(Dataset entries)
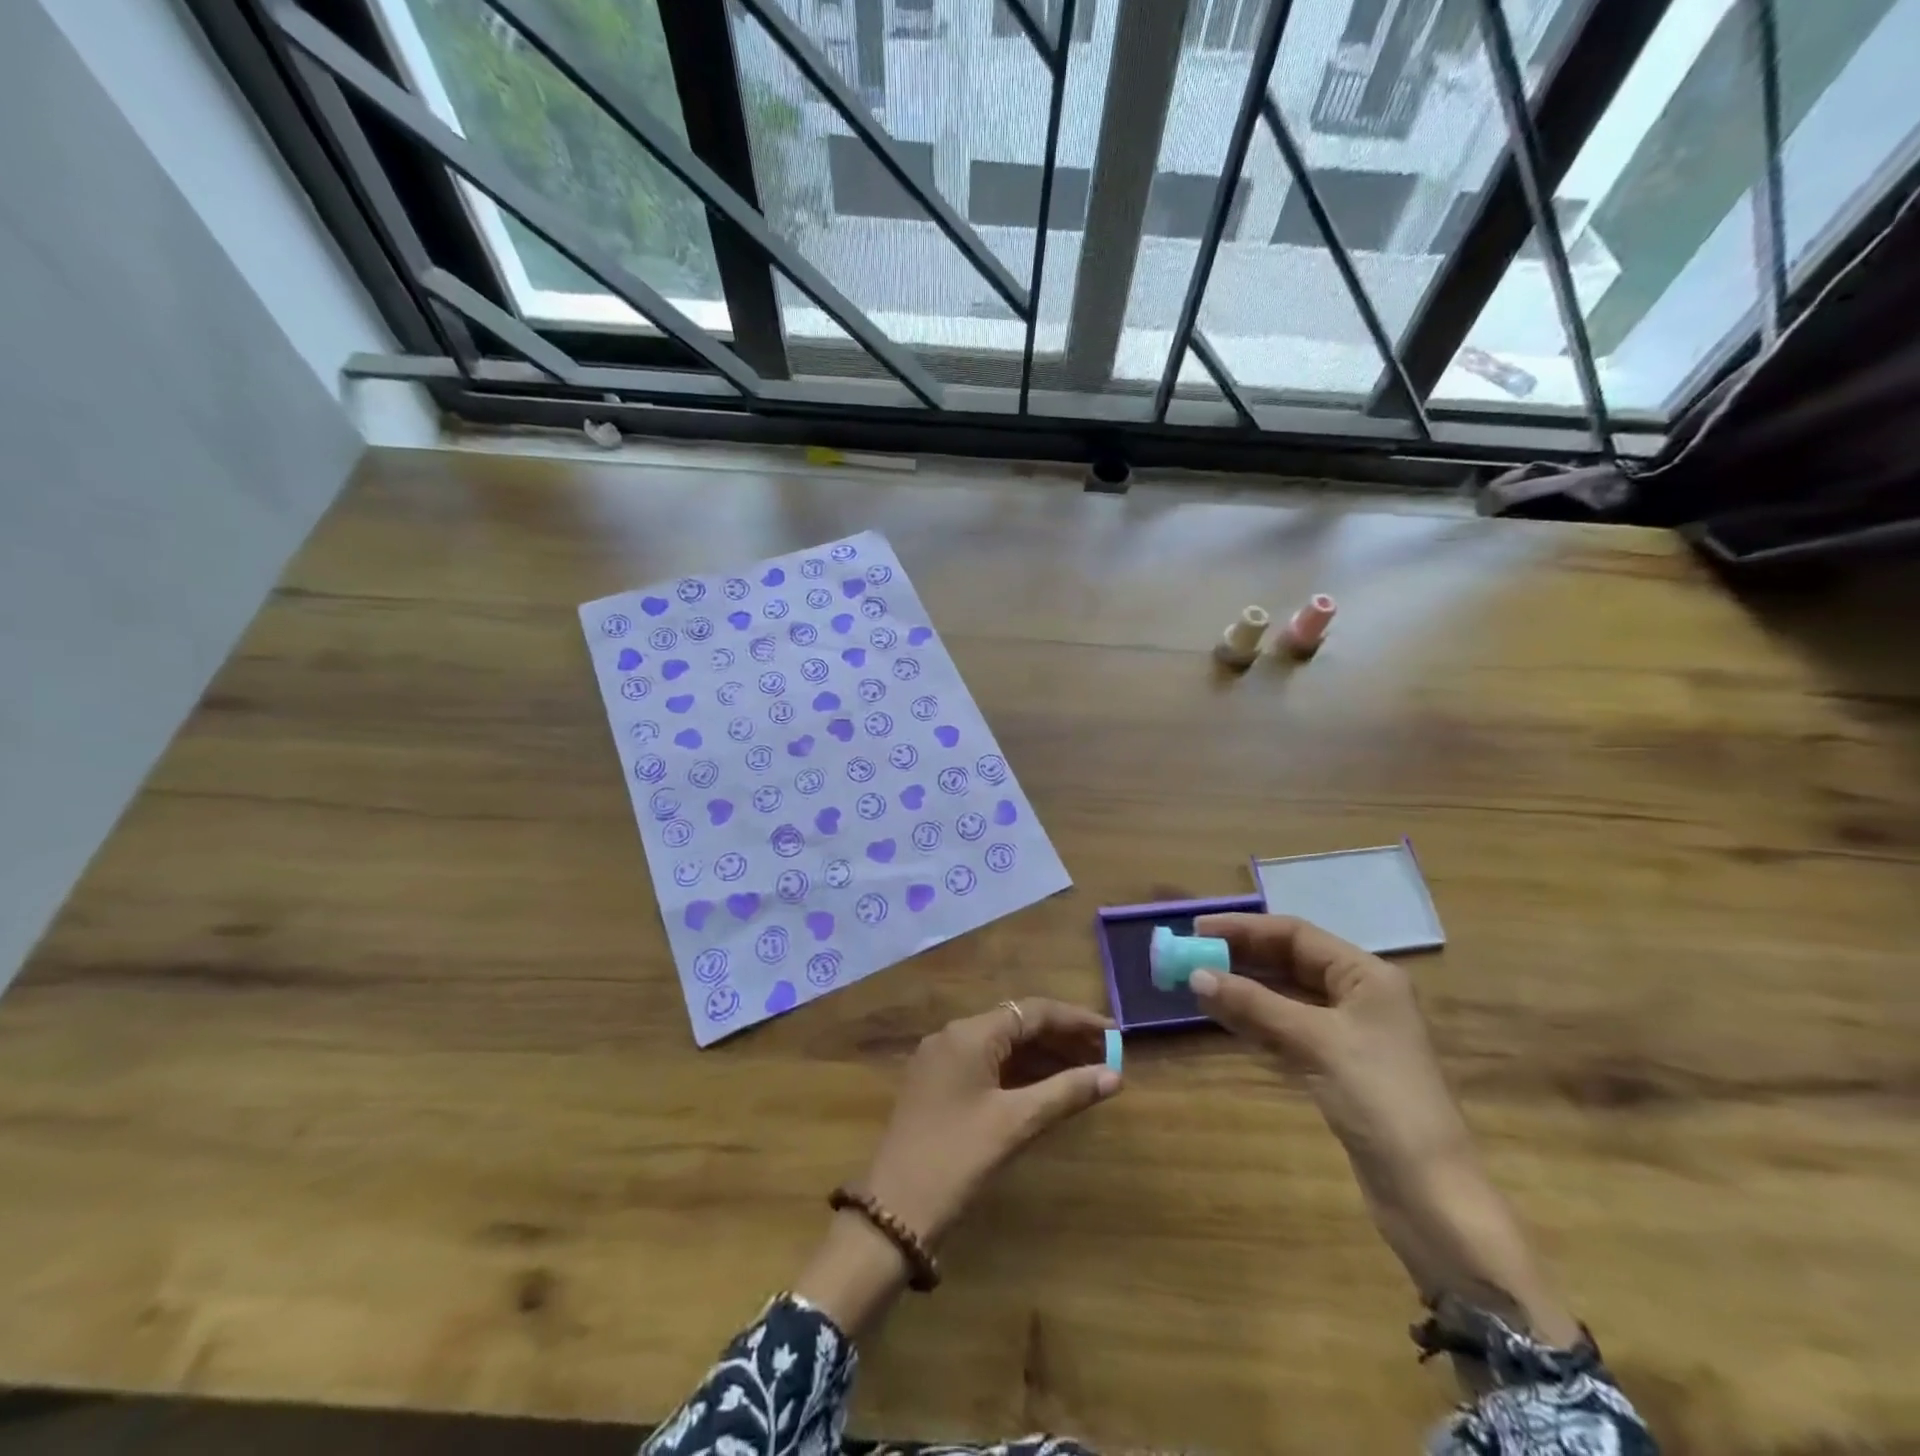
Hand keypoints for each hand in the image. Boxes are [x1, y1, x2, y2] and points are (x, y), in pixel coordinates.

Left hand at [861, 998, 1119, 1244]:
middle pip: (1018, 1024)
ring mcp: (942, 1060)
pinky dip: (1020, 1073)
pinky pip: (988, 1065)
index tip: (1115, 1034)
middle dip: (1062, 1039)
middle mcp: (953, 1036)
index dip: (1077, 1020)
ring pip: (1003, 1045)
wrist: (893, 1212)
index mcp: (969, 1034)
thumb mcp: (1015, 1124)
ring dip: (1043, 1057)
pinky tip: (1048, 1089)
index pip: (1033, 1011)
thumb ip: (1065, 1093)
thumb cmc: (957, 1159)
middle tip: (1106, 1058)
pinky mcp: (938, 1085)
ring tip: (1087, 1074)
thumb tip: (1114, 1076)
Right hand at [1191, 915, 1577, 1345]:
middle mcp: (1358, 995)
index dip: (1244, 928)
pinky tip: (1222, 1016)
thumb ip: (1254, 1005)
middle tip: (1191, 955)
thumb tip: (1196, 975)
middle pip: (1290, 961)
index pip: (1296, 935)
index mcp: (1366, 975)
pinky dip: (1254, 1019)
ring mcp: (1348, 1033)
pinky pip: (1286, 1028)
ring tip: (1196, 982)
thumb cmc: (1380, 1100)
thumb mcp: (1315, 1042)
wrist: (1431, 1195)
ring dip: (1243, 987)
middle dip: (1241, 956)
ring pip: (1285, 995)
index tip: (1197, 930)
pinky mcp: (1336, 1067)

**WHAT THIS TASK INVOLVES**
What is needed is an exact copy of the lines above, from the one containing "pinky pip: (988, 1065)" through the one containing "pinky tip: (1222, 1016)", with nothing added.

**EXERCISE SOLUTION**
pinky pip: (988, 1065)
index tip: (1115, 1034)
middle dip: (1062, 1039)
middle mcp: (953, 1036)
index dip: (1077, 1020)
ring pip: (1003, 1045)
wrist: (893, 1212)
index mcp: (969, 1034)
thumb mcp: (1015, 1124)
ring dip: (1043, 1057)
pinky tip: (1048, 1089)
index pip: (1033, 1011)
thumb ip: (1065, 1093)
thumb cmc: (957, 1159)
middle tip: (1106, 1058)
pinky mcp: (938, 1085)
ring tip: (1087, 1074)
thumb tip: (1114, 1076)
Right hand at [1191, 915, 1577, 1345]:
middle mcp: (1358, 995)
index dip: (1244, 928)
pinky tip: (1222, 1016)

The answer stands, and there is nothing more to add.